= What you should do =
In the entries below, work out how many lines include "Webseite", and write only that number.

····················

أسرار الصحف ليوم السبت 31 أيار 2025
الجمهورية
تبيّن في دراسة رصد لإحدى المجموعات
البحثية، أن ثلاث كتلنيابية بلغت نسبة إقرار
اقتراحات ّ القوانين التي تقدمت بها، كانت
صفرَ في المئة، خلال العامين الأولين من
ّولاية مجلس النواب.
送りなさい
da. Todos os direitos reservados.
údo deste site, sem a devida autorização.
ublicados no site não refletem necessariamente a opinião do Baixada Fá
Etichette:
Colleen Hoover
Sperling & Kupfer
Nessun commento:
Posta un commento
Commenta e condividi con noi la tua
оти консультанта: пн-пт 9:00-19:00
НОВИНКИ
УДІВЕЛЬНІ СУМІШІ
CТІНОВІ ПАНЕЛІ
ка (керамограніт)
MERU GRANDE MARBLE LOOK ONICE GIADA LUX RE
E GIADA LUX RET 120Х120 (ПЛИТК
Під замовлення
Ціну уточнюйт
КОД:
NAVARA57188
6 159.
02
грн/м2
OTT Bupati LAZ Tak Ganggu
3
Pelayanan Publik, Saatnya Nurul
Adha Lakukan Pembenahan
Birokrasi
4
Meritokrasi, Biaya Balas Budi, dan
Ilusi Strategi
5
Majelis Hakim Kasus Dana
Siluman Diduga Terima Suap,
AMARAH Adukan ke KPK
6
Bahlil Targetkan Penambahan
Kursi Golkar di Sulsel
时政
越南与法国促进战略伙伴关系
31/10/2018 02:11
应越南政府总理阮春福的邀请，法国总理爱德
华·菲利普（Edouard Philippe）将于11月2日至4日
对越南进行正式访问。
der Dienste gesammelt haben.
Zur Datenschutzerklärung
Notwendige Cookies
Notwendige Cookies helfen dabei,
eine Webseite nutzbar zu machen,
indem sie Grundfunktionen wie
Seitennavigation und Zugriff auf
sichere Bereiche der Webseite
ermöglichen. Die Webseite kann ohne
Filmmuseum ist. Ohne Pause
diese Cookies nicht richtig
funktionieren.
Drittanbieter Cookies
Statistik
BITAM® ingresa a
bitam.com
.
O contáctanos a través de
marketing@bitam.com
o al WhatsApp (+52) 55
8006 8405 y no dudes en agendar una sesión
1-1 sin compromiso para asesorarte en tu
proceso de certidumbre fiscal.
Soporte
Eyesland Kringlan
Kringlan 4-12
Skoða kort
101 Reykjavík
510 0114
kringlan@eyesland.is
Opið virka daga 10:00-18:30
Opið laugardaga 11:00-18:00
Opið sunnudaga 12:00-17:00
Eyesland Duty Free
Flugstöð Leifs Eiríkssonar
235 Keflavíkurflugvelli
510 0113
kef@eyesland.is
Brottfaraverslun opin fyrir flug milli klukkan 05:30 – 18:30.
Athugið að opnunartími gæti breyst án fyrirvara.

····················

= Problem solution =
3